Burkina Faso’s ruling military junta in mid-March announced it was recruiting 14,000 soldiers to fight rebels affiliated with al-Qaida and the Islamic State group (IS). The fighters are civilian defense volunteers known as VDPs.
The new soldiers will be involved in rapid response operations. They receive about 14 days of civic and military training before being armed and sent to the front lines of the nation’s counterinsurgency efforts.
“More than 14,000 soldiers of all types and thousands of (civilian defense force volunteers) have been recruited, trained, and equipped,” Prime Minister Rimtalba Jean Emmanuel Ouedraogo said in a report by The Defense Post.
The junta, led by Capt. Ibrahim Traoré, previously has conducted similar VDP recruitment efforts. In August, it launched the recruitment of 35,000 volunteer fighters.
“The mission of these communal VDPs is to protect, alongside the defense and security forces, the people and property of their communes of origin,” Col.

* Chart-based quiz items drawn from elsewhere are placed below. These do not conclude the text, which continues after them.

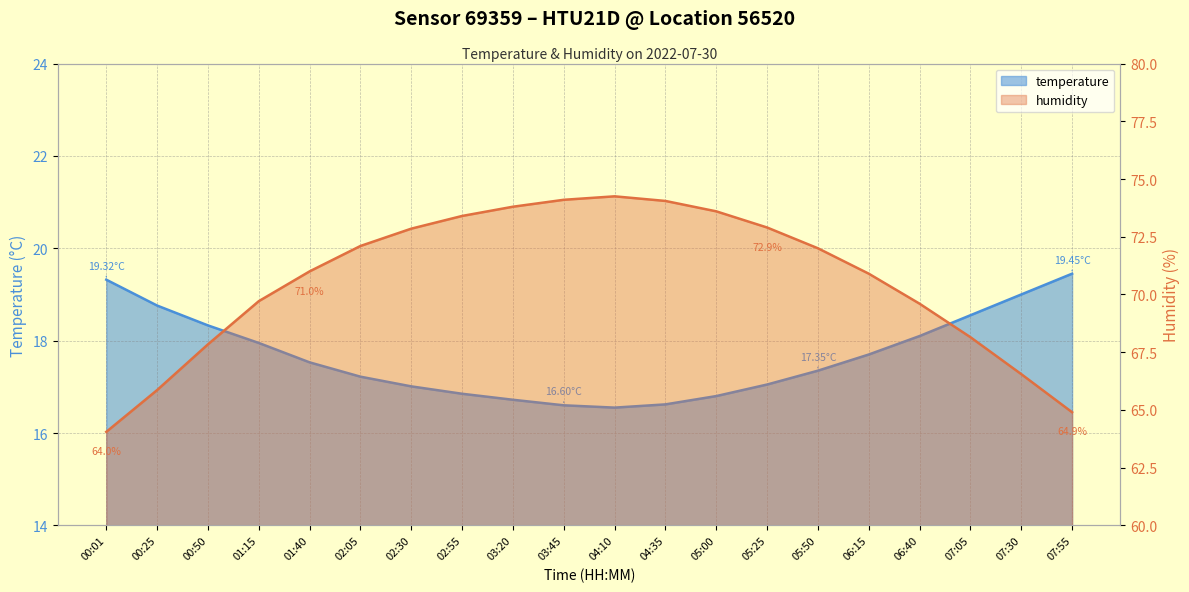

True or false: temperature and humidity intersect in this chart.

False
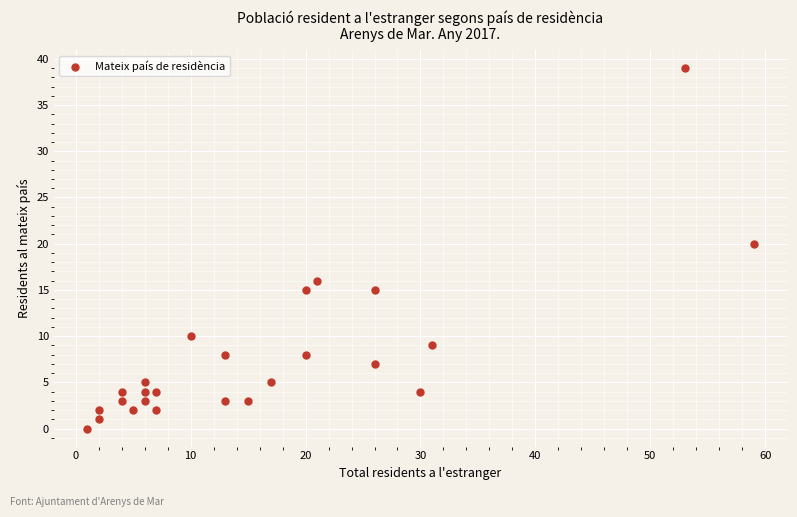

What Y value in the scatter plot is closest to 19?

20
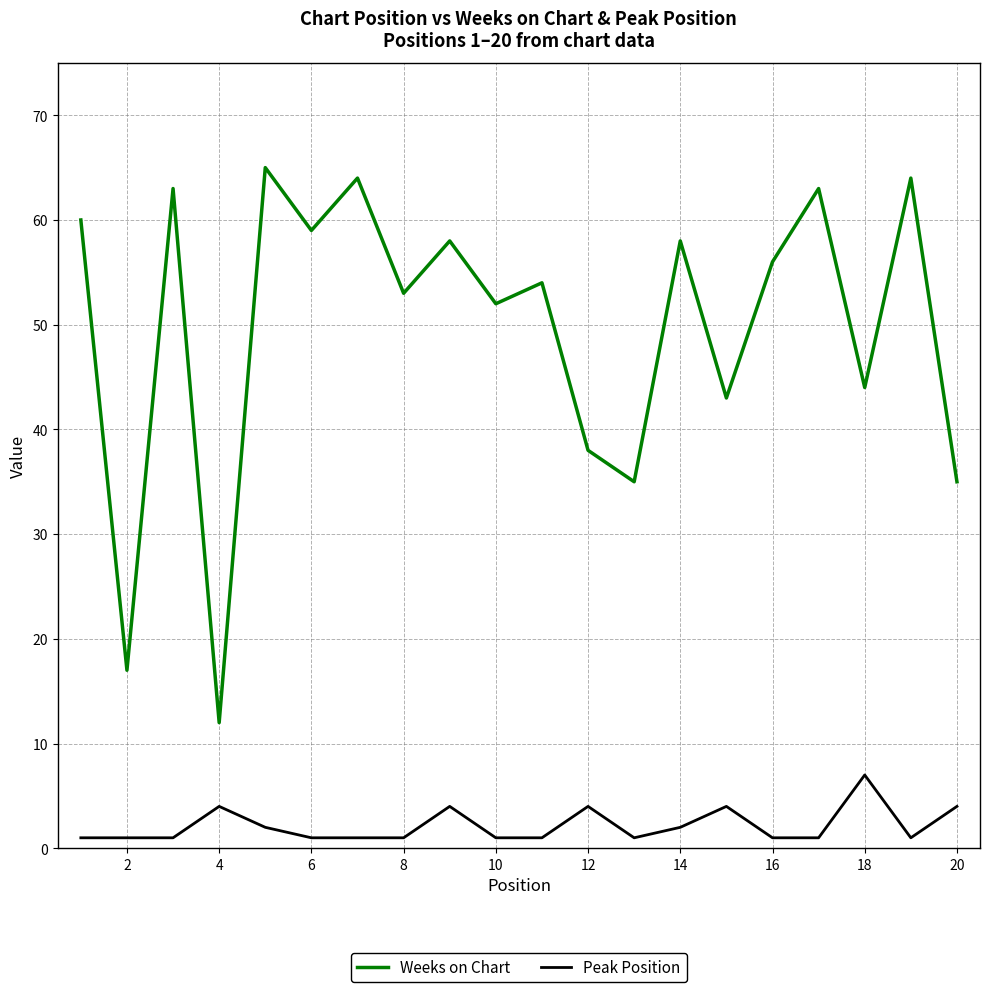

What is the maximum value for Peak Position?

7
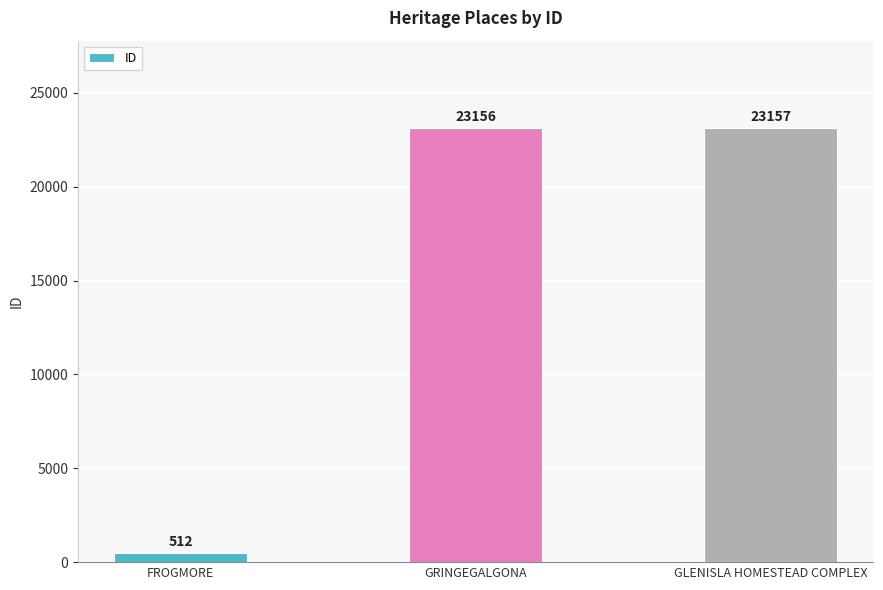

Is it true that the value at GRINGEGALGONA is 39450?

False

Boukaré Zoungrana, commander of the Brigade of Vigilance and Patriotic Defense, said in a joint report by Rédaction Africanews and Agence France-Presse.
Between October and November 2022, shortly after Traoré gained power, 90,000 people signed up during a VDP recruitment drive, according to the Armed Conflict Location & Event Data (ACLED) project.
Traoré has used VDPs to conscript dissidents and activists to silence critics. After the August 2024 recruitment drive, Human Rights Watch (HRW) accused the junta of using security forces to punish judges and prosecutors by conscripting them to battle jihadist fighters. According to HRW, six magistrates reported to a military base in Ouagadougou, the national capital, and “have not been heard of since.”
According to a 2024 ACLED report, Traoré’s “aggressive mobilization and expansion of the VDP” has long-term implications for the country’s social fabric and intercommunal relations, “especially as aggressive military tactics have been met with increasing militant violence against the military forces, the VDP, and the civilian population.”
VDPs also have been accused of committing atrocities against civilians. Days before the announced recruitment in March, VDPs were accused of killing dozens of civilians in the western city of Solenzo. The victims, many of whom belonged to the Fulani ethnic group, reportedly were targeted in a possible reprisal attack amid ongoing counterinsurgency operations, according to HRW, which viewed social media videos of the two-day slaughter.
Videos of the Solenzo massacre reviewed by HRW are chilling. One shows a dead woman bleeding from the head on the ground beside a seriously injured toddler lying face up in the dirt.
“It’s the work of your parents that brought you here,” an attacker says. “You think you can get all of Burkina Faso. This is your end.”
In another, a badly injured young woman was shown on the ground next to a toddler. According to HRW, two male voices taunt her by asking why she can’t stand up, and they threaten to take the child.
“You, the Fulani people, do you think you can take over Burkina Faso?” someone asks her off-camera. “You will never! What is left for you to do here is to disappear. Where are those holding weapons?” The woman said she did not know. “How come you don’t know? We will finish you,” a man told her. The attackers left with the child.
The videos “underscore the pervasive lack of accountability of these forces,” Ilaria Allegrozzi, senior Sahel researcher at HRW, said on the organization’s website.
VDPs are supposed to train and arm civilians of all ethnicities to defend their communities alongside traditional security forces, but they have excluded Fulani due to paranoia about their potential ties to jihadists, analyst Michael DeAngelo wrote for the Foreign Policy Research Institute.
Armed Islamist groups in Burkina Faso have recruited the Fulani by exploiting their frustrations over government corruption and competition for natural resources.
Despite the activation of VDPs and other counterinsurgency efforts, insurgents hold as much as half of the nation’s territory. As of mid-March, armed groups had gained ground about 100 kilometers to the north and east of Ouagadougou, sources told The Defense Post.